いじめやデートDVの出前講座を子どもたちに

 小中学校では、いじめがテーマの「人権教室」、高校・大学では交際中に起きるさまざまな暴力(デートDV)についての「出前講座」が、日本の法務省から委嘱された人権擁護委員により行われている。

 三國勝美さん(北海道北広島市在住73歳)もその人権擁護委員の一人だ。「他人事でなく自分だったらと考えてもらう機会に」と効果的に伝わる方法を模索する三國さん。講座の前にはホームページなどで学校の情報を仕入れて講座に生かしてみる。また高校や大学では、生徒たちにロールプレイングをしてもらうこともある。そうすることで生徒との距離が縮まったり、和んだりすることを肌で感じてきた。今では慣れてきた出前講座も、7年前の初回では「自分が何をやっているかわからないほど緊張していた」と言う。

 講座の終了後に生徒たちから「ありがとう」とお便りや感想文が届く。「リップサービスもあるのでしょうが」、やってよかった、もっと相談に乗ってあげたいと思う気持ちが次の講座へのモチベーションになっている。

人権擁護委員を委嘱されるまでの道のり

 三國さんはかつて北海道庁の農業土木関係の部署に勤務していた。退職後は建設会社に再就職し、最終的に2011年に65歳で退職。それを機に輪番制で北広島市栄町自治会の会長になった。

 住民たちは「三國さんが会長になってから町が変わった」と感謝の気持ちを込めて語る。そんな事例の一つは「見守り隊」の活動。要支援者と支援できる人を募り、両者をマッチングした。支援者は要支援者の家の様子を気にかけるようにしている。この企画提案のいきさつを三國さんは「高齢化が進み、地域に子供たちが少なくなり、近所の行き来も減ってしまった。災害時に協力し合えるよう関係作りをしていけたら」と語る。「そこから『おすそ分け』のできる関係が始まるといいなと思っているんですよ」。そうして一部の人だけでも仲良くなっていれば、今後災害時に狭い避難所生活を強いられたとしても、そこでの居心地が違ったものになるはず。そんな思いもある。

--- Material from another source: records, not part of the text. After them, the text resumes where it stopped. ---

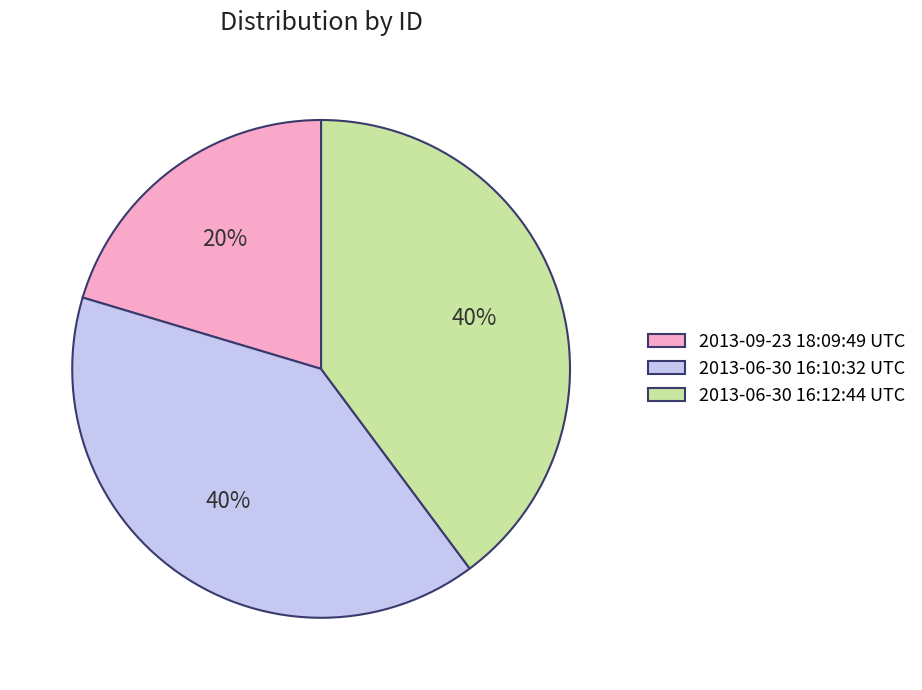

Which category has the smallest portion of the pie?

2013-09-23 18:09:49 UTC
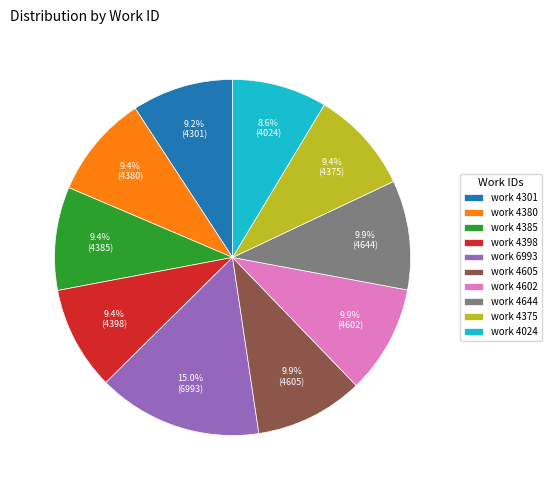

Is there any slice that represents more than half of the pie?

No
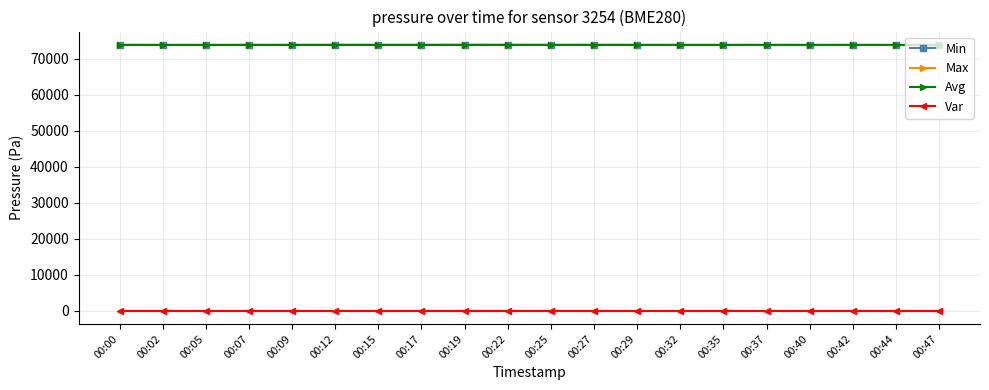

True or false: Max and Var cross at least once.

False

 また三國さんは、未舗装で歩きにくい傾斜地への階段の設置を提案。自ら毎日歩行者の数をカウントしてまとめた資料を持参し、お百度参りさながらに何度も市に掛け合った。そしてようやく念願の階段がつくられ住民に喜ばれている。三國さんは、こうしたごく身近なところから思いを形にしていった。

 最小単位である町自治会の会長から、やがて上部機関である連合自治会(1500戸)の会長も兼務するようになり、三國さんが市と関わる機会はさらに増えた。そうした中で信頼を寄せられ、市を通じて人権擁護委員の委嘱を受け、さらに社会福祉委員会事務局次長、福祉防災部長、学校評議委員も任された。自発的に行っている北広島ユネスコ協会ほかの活動も合わせると、役職の数は8に及ぶ。これらはすべて無報酬のボランティア活動である。

 ある日のスケジュールは、午前中に人権擁護委員会のミーティングを準備、午後にミーティングで座長を務め、夜はユネスコの打ち合わせ、夜中には自宅で出前講座の資料作り。こんな毎日を送る三國さんを妻は「お金が出ることばっかりね」と言いながらも見守ってくれている。妻の父親も地域のためにと奔走していた人物なので、こうした夫の姿に違和感がないようだ。

自転車で走り続けて身体作り

 4年前まで三國さんはロードバイクで年間4500キロを走っていた。ハードな活動を支える体力は、そこで培われたと言えそうだ。だが20年前には、道路の横から出てきた猫を避けようとして自転車ごと激しく転倒し鎖骨、肋骨、肩甲骨も折る大けがをして25日間の入院も経験している。「80までは元気でいたい。最後には振り返っていい人生だったと言いたい」という思いが固まった出来事でもあった。

子どもとメディアの分野へも

 日頃胸中にある「社会や子どもたちに何かを残せたら」という願いのもと、2018年から特定非営利活動法人「子どもとメディア」が開催する研修を受け始め、「子どもとメディア認定インストラクター(北海道)」の資格を取得した。スマホやゲーム機などの映像メディアの影響を、親世代に伝える役割を担うためである。三國さん自身、「2歳の子どもが絵本の上で、スワイプするかのように指を滑らせている姿」を目にする昨今、社会的な取り組みの必要性を感じる。だが果たして自分が今から発信役を担えるのか。年齢、体力、やはり考えるところはあった。しかし「人権擁護委員のお役御免となる75歳以降にも、地域と関わりをもっていけるもの、そして次世代に残せるものを」とスタートを決めた。

 2歳で母を、3歳で父を共に病気で亡くし、隣の家まで300メートルも離れた山の中、大きな祖母の愛情を受けて育った三國さん。自分にできることを実直に進めていく姿勢から、地域という大きな家族が育っている。